Each line from the one that contains "Saklofske DH, Eysenck" to the last line of the records below must be restated word for word.

### DATA PROVIDED

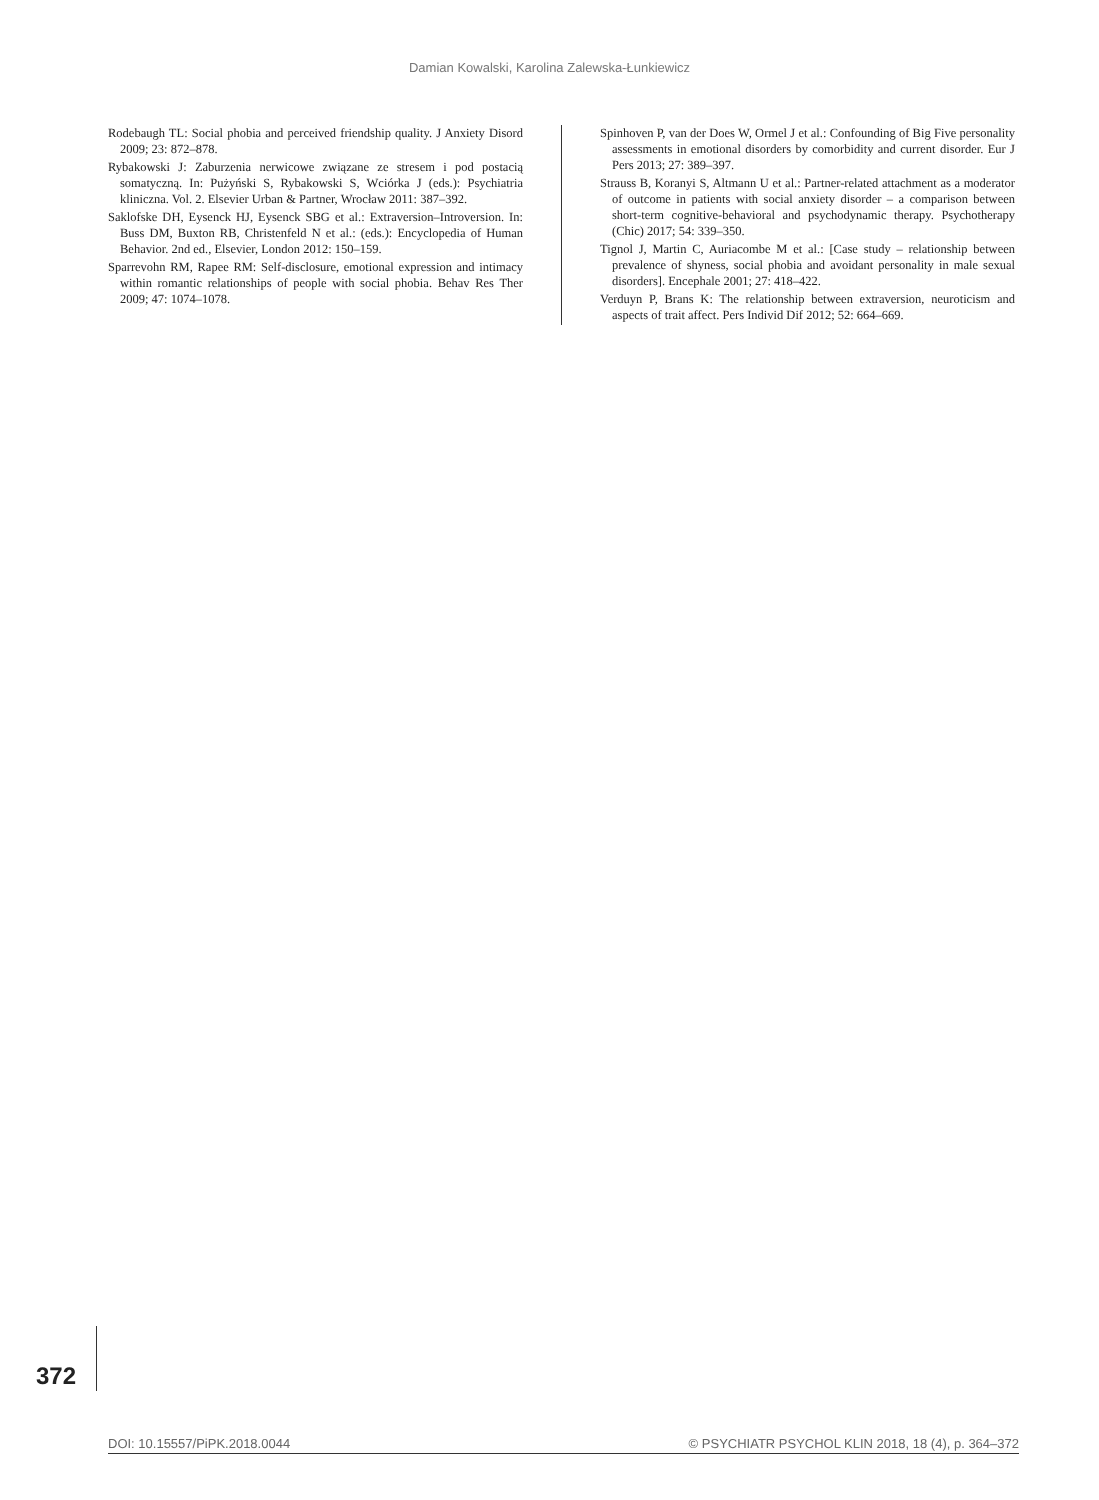Damian Kowalski, Karolina Zalewska-Łunkiewicz
Rodebaugh TL: Social phobia and perceived friendship quality. J Anxiety Disord 2009; 23: 872–878.
Rybakowski J: Zaburzenia nerwicowe związane ze stresem i pod postacią somatyczną. In: Pużyński S, Rybakowski S, Wciórka J (eds.): Psychiatria kliniczna. Vol. 2. Elsevier Urban & Partner, Wrocław 2011: 387–392.
Saklofske DH, Eysenck HJ, Eysenck SBG et al.: Extraversion–Introversion. In: Buss DM, Buxton RB, Christenfeld N et al.: (eds.): Encyclopedia of Human Behavior. 2nd ed., Elsevier, London 2012: 150–159.
Sparrevohn RM, Rapee RM: Self-disclosure, emotional expression and intimacy within romantic relationships of people with social phobia. Behav Res Ther 2009; 47: 1074–1078.
Spinhoven P, van der Does W, Ormel J et al.: Confounding of Big Five personality assessments in emotional disorders by comorbidity and current disorder. Eur J Pers 2013; 27: 389–397.
Strauss B, Koranyi S, Altmann U et al.: Partner-related attachment as a moderator of outcome in patients with social anxiety disorder – a comparison between short-term cognitive-behavioral and psychodynamic therapy. Psychotherapy (Chic) 2017; 54: 339–350.
Tignol J, Martin C, Auriacombe M et al.: [Case study – relationship between prevalence of shyness, social phobia and avoidant personality in male sexual disorders]. Encephale 2001; 27: 418–422.
Verduyn P, Brans K: The relationship between extraversion, neuroticism and aspects of trait affect. Pers Individ Dif 2012; 52: 664–669.
372
DOI: 10.15557/PiPK.2018.0044 © PSYCHIATR PSYCHOL KLIN 2018, 18 (4), p. 364–372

######

■ **TASK RESULT**
Saklofske DH, Eysenck HJ, Eysenck SBG et al.: Extraversion–Introversion. In: Buss DM, Buxton RB, Christenfeld N et al.: (eds.): Encyclopedia of Human Behavior. 2nd ed., Elsevier, London 2012: 150–159.
Sparrevohn RM, Rapee RM: Self-disclosure, emotional expression and intimacy within romantic relationships of people with social phobia. Behav Res Ther 2009; 47: 1074–1078.
Spinhoven P, van der Does W, Ormel J et al.: Confounding of Big Five personality assessments in emotional disorders by comorbidity and current disorder. Eur J Pers 2013; 27: 389–397.
Strauss B, Koranyi S, Altmann U et al.: Partner-related attachment as a moderator of outcome in patients with social anxiety disorder – a comparison between short-term cognitive-behavioral and psychodynamic therapy. Psychotherapy (Chic) 2017; 54: 339–350.
Tignol J, Martin C, Auriacombe M et al.: [Case study – relationship between prevalence of shyness, social phobia and avoidant personality in male sexual disorders]. Encephale 2001; 27: 418–422.
Verduyn P, Brans K: The relationship between extraversion, neuroticism and aspects of trait affect. Pers Individ Dif 2012; 52: 664–669.
372
DOI: 10.15557/PiPK.2018.0044 © PSYCHIATR PSYCHOL KLIN 2018, 18 (4), p. 364–372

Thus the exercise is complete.